In time it became Gr'ma's sewing machine, and she sewed all the clothes for her 10 children on it. Later, when our Mom was in hospital so long, my sister Elsie went to Gr'ma's to learn to sew. When we had an auction sale of Gr'ma's things when she was moved to the Rosthern Nursing Home, Elsie bought it for $200.
Then, when Elsie was moving to BC to train as a Health Inspector, she brought it over to our place and asked me to write up its history and donate it to the museum.
Well, my guests and I wandered through all the rooms and into the barn part too, but our stamina was winding down.
We did want to check out the clay oven where some women that I knew where keeping an eye on it selling the bread for $5 a slice. (I think the choice of butter or jam was free.) While we were chatting with several people, someone came from the building where the butchered meat products had been prepared were now for sale.
A number of people hurried over there - apparently knowing the supplies were limited - so we followed. (Well, Gaynor was tired enough to stay seated a picnic table.)

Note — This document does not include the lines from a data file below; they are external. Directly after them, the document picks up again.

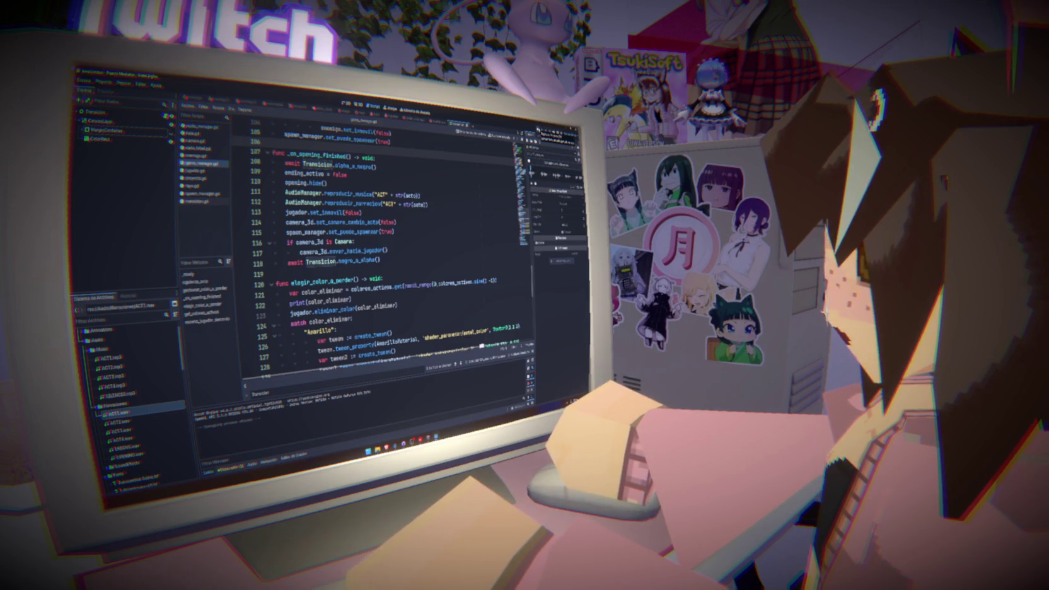
pyautogui.press('F5')
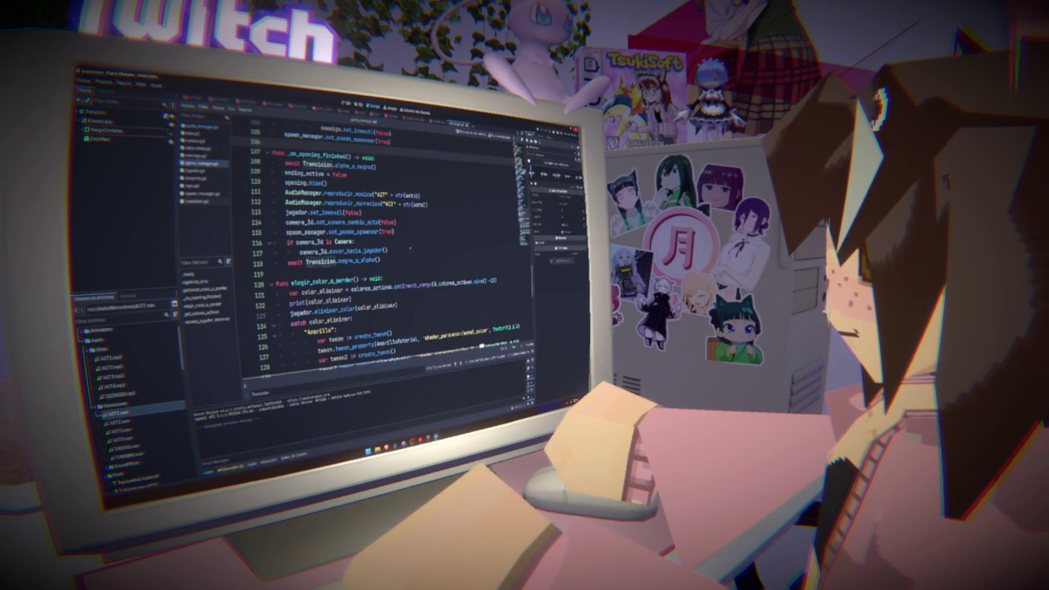
# - Add a comma after "OPENING" in line 40's reproducir_narracion call, checking its parameter hint
pyautogui.scroll(5, 378, 252)
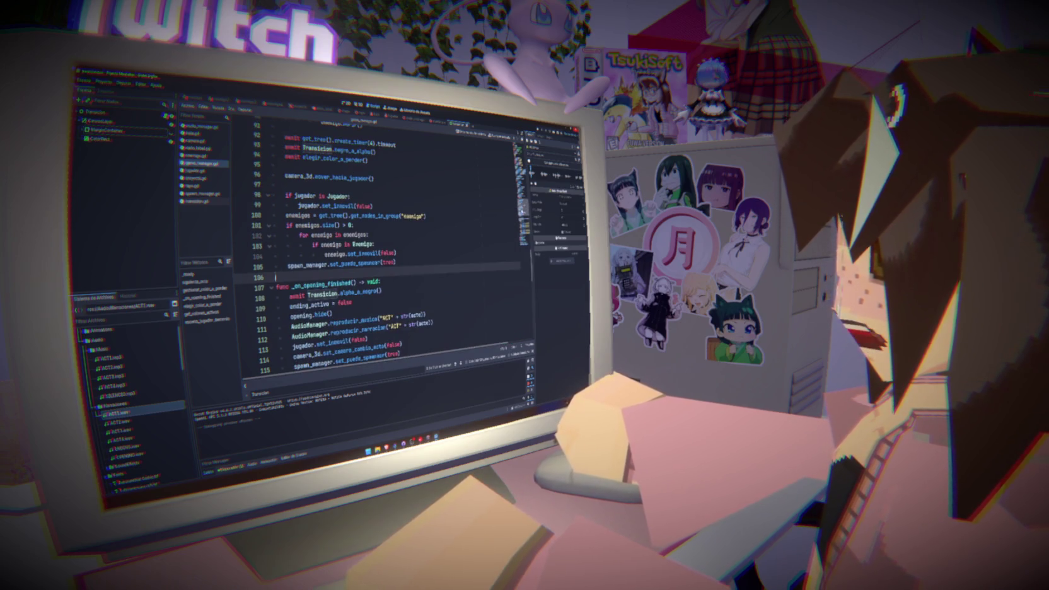
pyautogui.scroll(20, 378, 252)
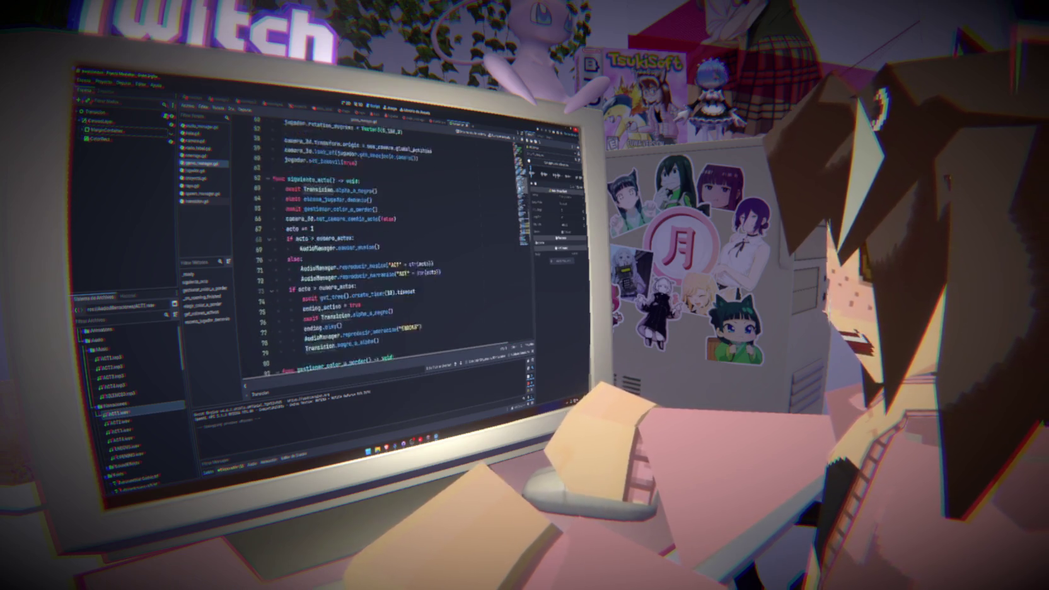
pyautogui.scroll(-2, 379, 252)
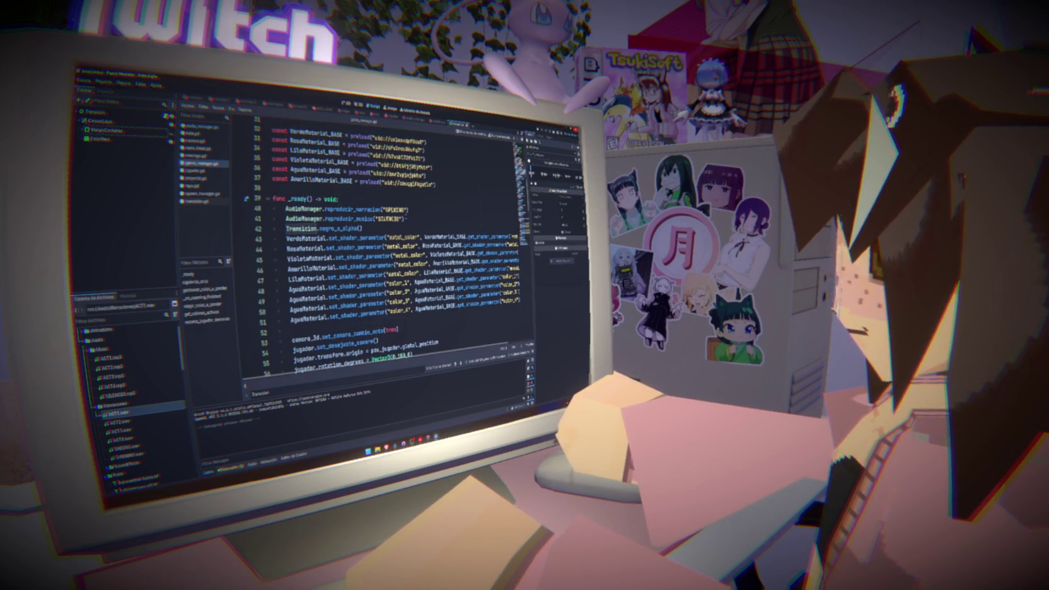
pyautogui.click(408, 209)
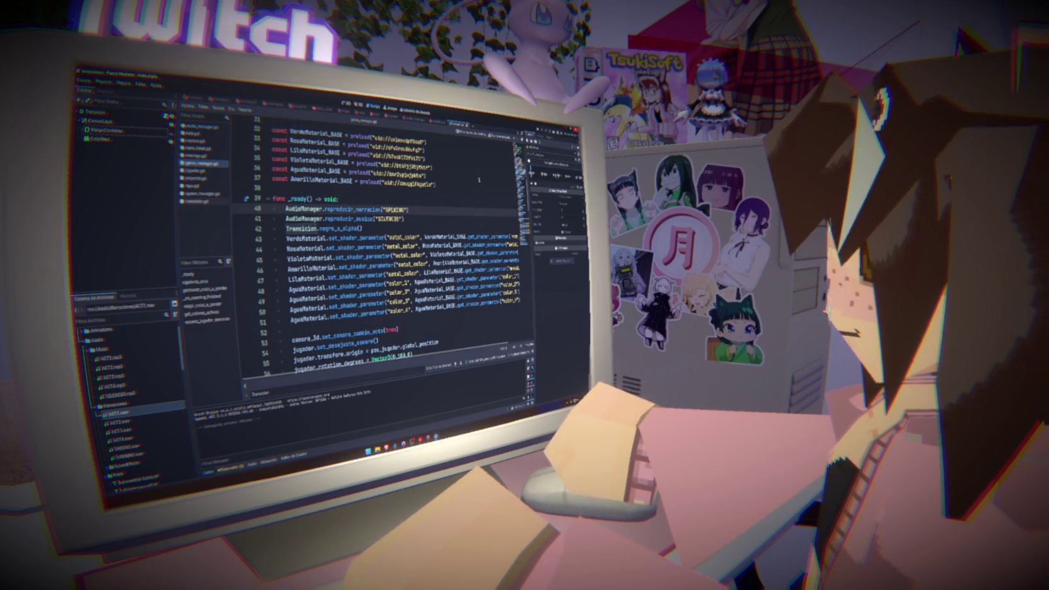
pyautogui.write(',')
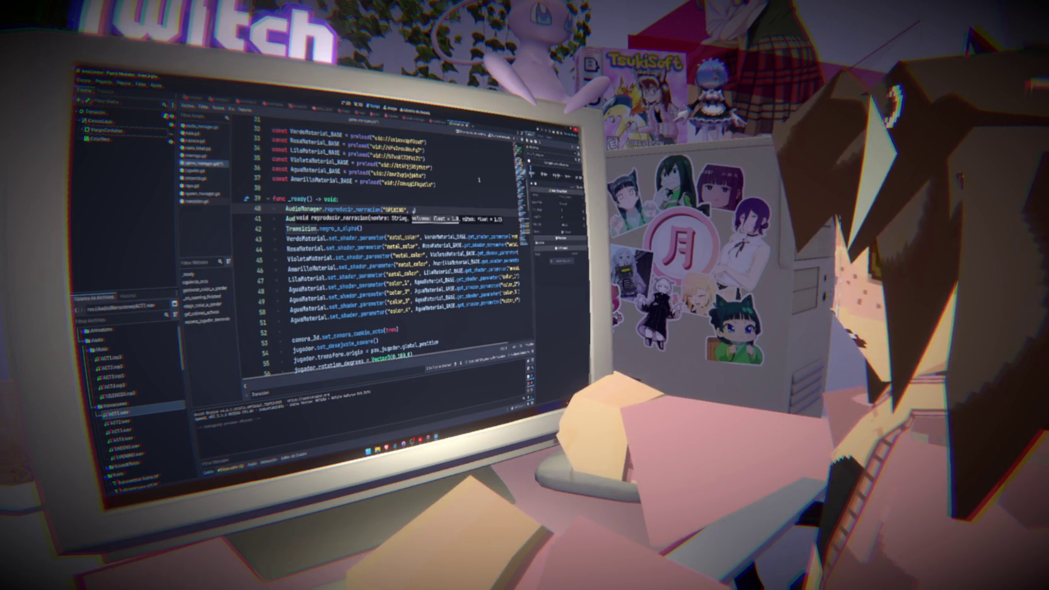
pyautogui.press('Escape')
pyautogui.press('ctrl+space')
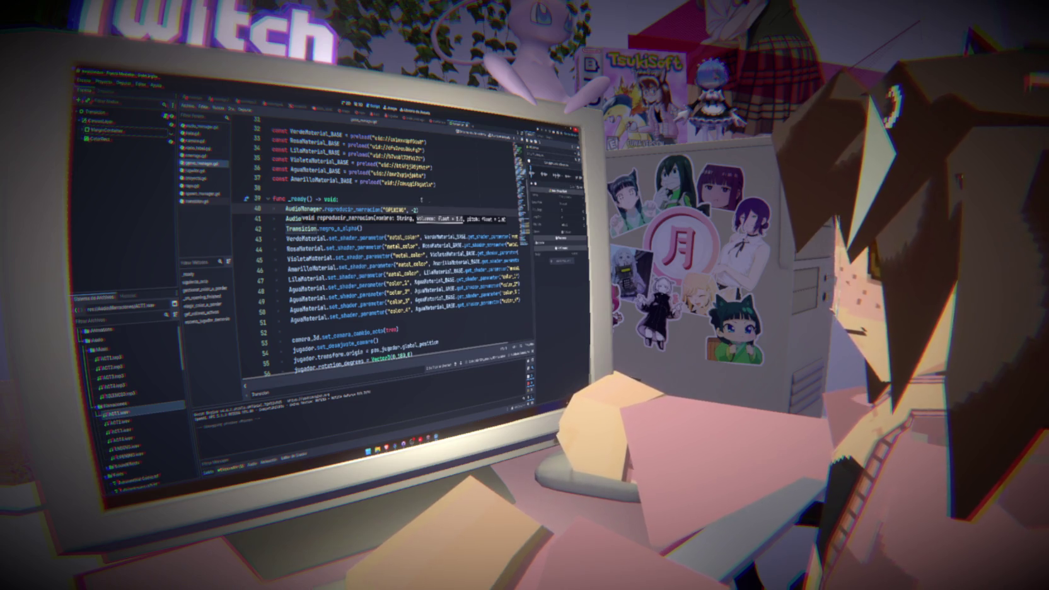
pyautogui.scroll(-15, 379, 246)
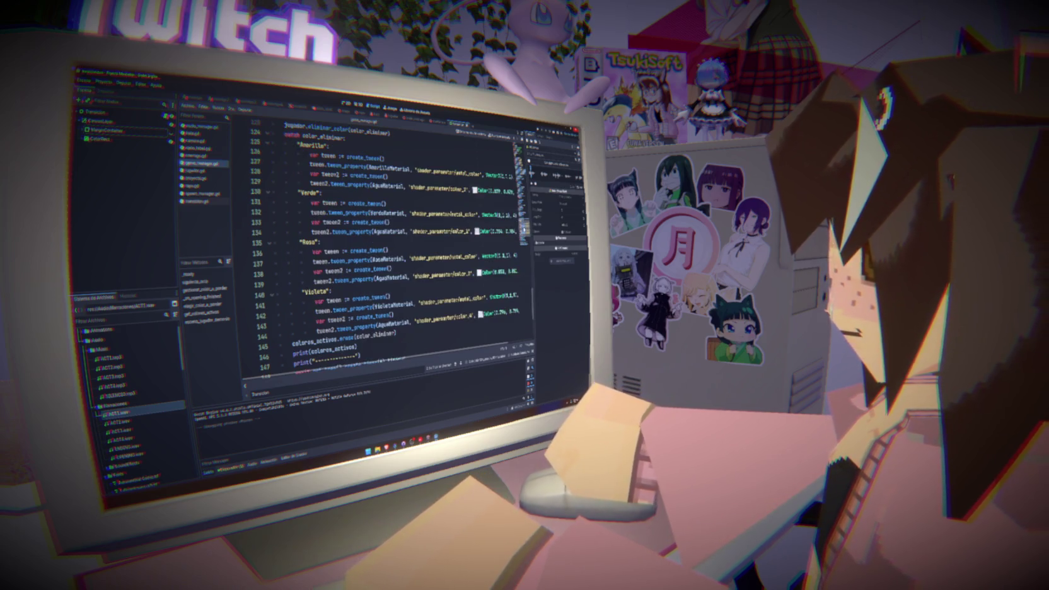
# - Find the ENDING narration call and add a negative volume argument after it
pyautogui.press('ctrl+f')
pyautogui.write('ending')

I was curious enough to go back there to look. I was in time to pick up the last two small rings of liver sausage, and two short pieces of ribs in a yogurt container. (They did not last long when I got home.).
On the way home I made conversation in the car by asking what had stood out the most for each of them. I don't recall Anna's answer, and Gaynor was trying hard not to be too negative because of her allergies, but Cecile told me that she was most intrigued about the small school. In China she had only ever seen huge, educational complex buildings with many classrooms and teachers. I was glad that I'd guessed correctly; she would enjoy this outing.